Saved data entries

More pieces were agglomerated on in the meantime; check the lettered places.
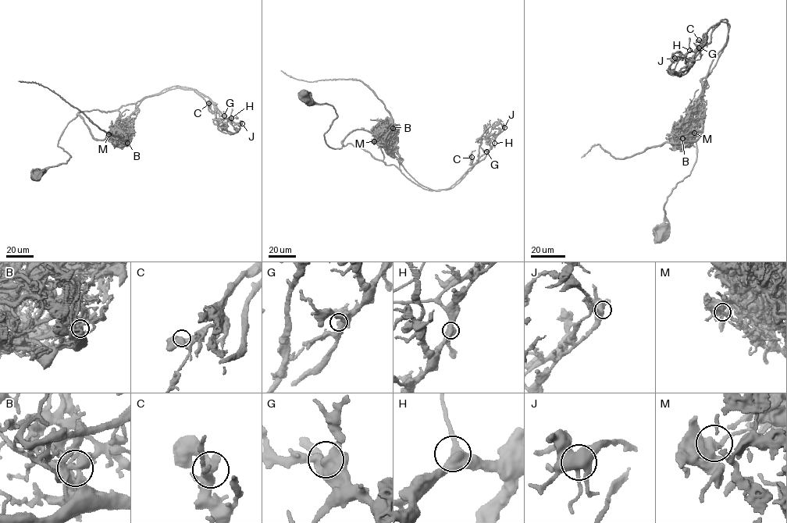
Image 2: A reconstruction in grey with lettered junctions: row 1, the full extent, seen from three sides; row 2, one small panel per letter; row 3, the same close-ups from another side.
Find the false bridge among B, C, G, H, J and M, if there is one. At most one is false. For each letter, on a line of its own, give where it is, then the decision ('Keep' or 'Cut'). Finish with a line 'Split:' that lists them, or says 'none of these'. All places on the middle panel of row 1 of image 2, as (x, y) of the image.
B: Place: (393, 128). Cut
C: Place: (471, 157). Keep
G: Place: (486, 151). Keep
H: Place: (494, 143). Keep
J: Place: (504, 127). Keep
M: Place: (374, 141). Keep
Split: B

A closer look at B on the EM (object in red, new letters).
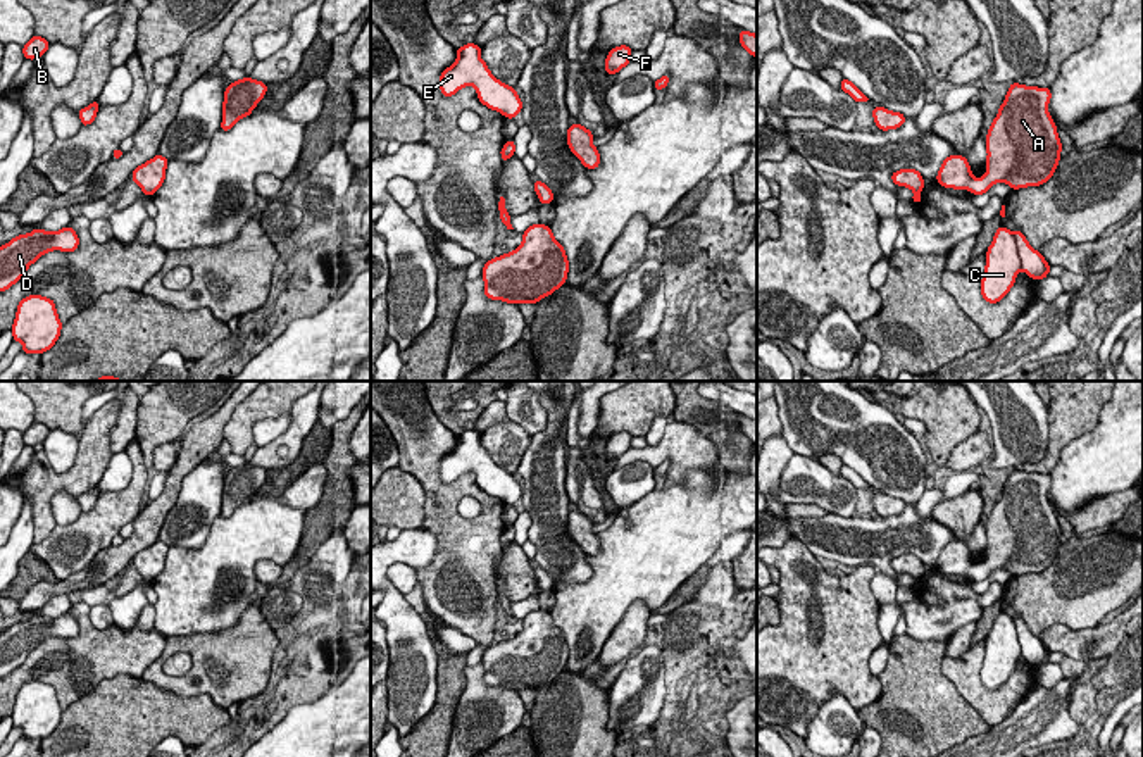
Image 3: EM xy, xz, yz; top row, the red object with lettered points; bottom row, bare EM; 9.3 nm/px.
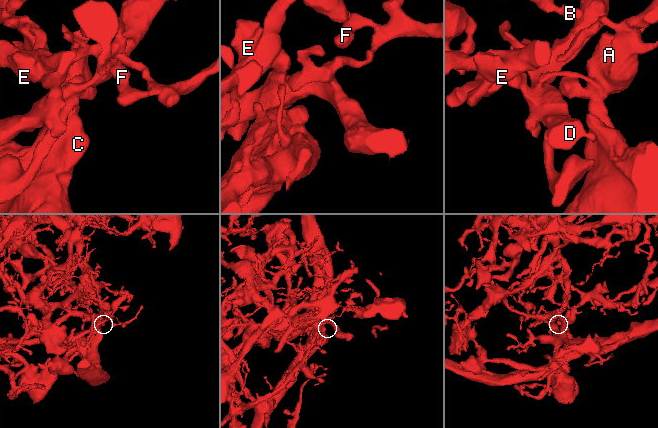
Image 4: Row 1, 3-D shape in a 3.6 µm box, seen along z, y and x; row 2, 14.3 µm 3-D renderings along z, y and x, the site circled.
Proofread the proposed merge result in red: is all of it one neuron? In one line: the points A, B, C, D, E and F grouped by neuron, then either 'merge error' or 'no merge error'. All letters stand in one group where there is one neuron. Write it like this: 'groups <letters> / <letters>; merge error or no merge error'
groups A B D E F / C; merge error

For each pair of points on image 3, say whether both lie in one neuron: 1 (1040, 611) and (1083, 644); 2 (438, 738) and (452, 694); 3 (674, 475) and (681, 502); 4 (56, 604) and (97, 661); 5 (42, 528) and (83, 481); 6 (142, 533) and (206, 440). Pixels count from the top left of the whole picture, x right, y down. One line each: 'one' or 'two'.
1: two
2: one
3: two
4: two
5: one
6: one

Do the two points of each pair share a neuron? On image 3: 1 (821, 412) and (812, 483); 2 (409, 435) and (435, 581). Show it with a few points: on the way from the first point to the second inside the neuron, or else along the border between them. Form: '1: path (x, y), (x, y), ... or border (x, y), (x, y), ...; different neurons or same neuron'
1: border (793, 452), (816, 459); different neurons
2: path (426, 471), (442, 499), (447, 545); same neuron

...

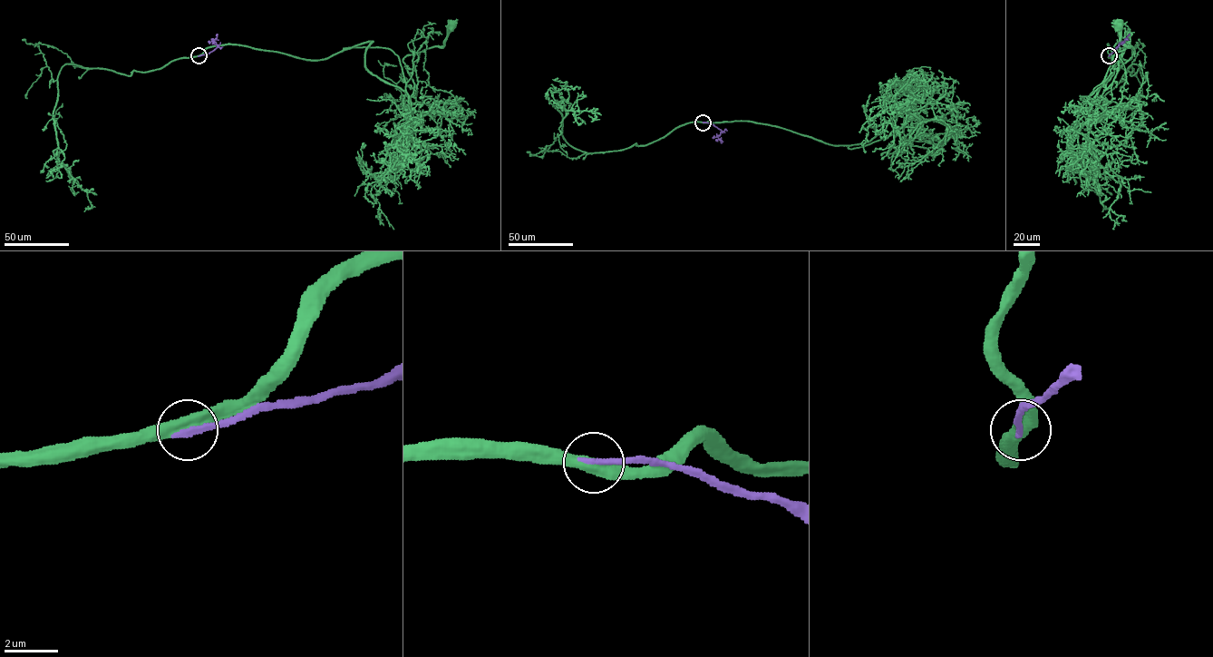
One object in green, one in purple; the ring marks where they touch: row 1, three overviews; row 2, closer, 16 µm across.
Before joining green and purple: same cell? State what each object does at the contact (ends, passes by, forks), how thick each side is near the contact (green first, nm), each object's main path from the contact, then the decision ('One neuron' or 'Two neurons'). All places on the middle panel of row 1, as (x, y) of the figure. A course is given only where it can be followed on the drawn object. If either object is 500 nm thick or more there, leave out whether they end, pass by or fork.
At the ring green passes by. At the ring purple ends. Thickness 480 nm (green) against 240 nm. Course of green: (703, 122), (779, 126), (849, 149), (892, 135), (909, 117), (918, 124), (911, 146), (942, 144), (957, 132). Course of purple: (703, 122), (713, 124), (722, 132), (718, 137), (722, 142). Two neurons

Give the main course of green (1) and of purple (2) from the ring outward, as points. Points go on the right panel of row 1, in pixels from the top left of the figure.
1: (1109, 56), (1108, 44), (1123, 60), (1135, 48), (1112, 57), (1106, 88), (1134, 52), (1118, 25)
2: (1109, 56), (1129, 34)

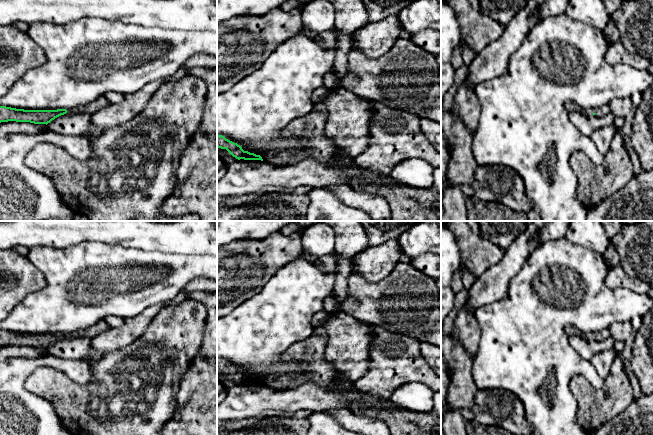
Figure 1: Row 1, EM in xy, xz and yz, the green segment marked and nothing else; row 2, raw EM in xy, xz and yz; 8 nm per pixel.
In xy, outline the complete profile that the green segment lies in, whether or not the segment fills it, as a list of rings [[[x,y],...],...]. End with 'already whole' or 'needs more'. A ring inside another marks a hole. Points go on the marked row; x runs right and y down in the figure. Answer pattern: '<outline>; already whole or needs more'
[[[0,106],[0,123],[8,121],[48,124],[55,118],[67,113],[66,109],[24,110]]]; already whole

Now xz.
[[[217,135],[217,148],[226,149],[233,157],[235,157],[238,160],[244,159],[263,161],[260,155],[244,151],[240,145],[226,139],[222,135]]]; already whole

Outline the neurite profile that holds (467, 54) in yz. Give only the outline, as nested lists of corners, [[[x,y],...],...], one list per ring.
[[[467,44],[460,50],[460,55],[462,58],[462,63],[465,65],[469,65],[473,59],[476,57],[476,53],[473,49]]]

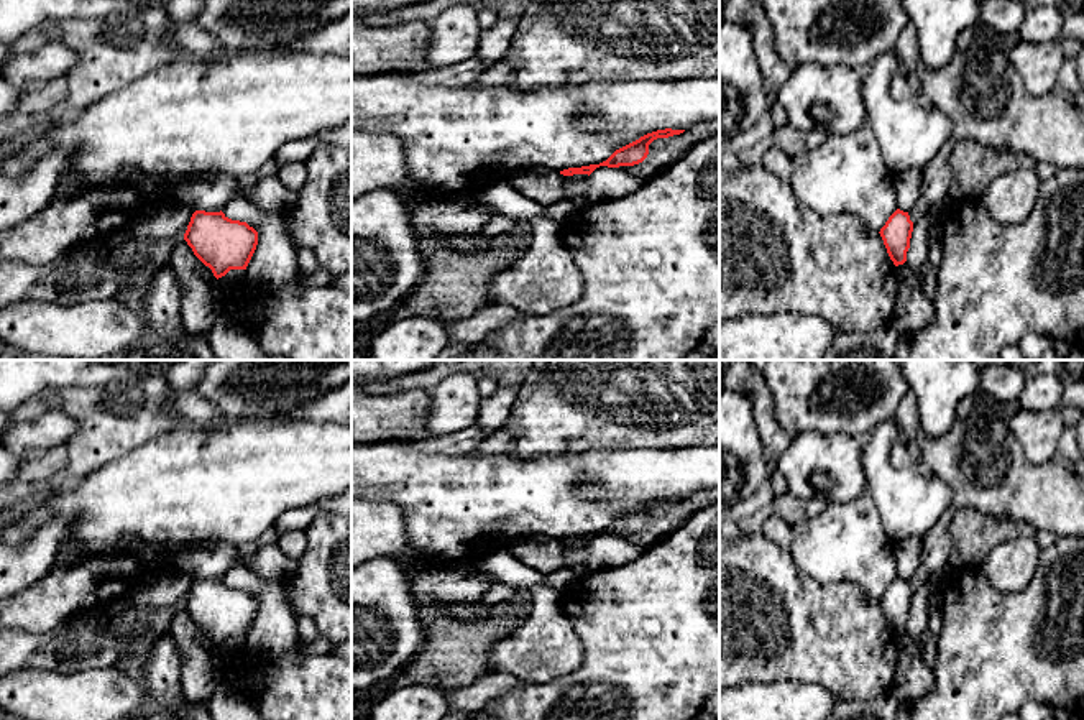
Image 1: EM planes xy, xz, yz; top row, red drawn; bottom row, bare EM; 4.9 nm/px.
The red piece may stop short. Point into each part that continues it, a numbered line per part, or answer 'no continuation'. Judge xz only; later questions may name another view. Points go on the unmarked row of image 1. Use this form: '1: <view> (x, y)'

* * *

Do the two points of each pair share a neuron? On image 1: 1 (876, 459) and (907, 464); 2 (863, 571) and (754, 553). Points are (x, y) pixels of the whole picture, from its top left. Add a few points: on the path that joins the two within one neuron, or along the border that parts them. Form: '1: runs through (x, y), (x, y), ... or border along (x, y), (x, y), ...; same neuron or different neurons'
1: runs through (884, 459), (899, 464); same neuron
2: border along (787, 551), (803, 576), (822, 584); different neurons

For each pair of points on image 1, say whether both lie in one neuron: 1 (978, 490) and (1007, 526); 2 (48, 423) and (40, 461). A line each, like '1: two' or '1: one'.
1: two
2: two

WHAT THE TASK REQUIRES
Collect the lines of the records that include the string "bottom".

EXERCISE RESULT
Image 3: EM xy, xz, yz; top row, the red object with lettered points; bottom row, bare EM; 9.3 nm/px.
Image 1: EM planes xy, xz, yz; top row, red drawn; bottom row, bare EM; 4.9 nm/px.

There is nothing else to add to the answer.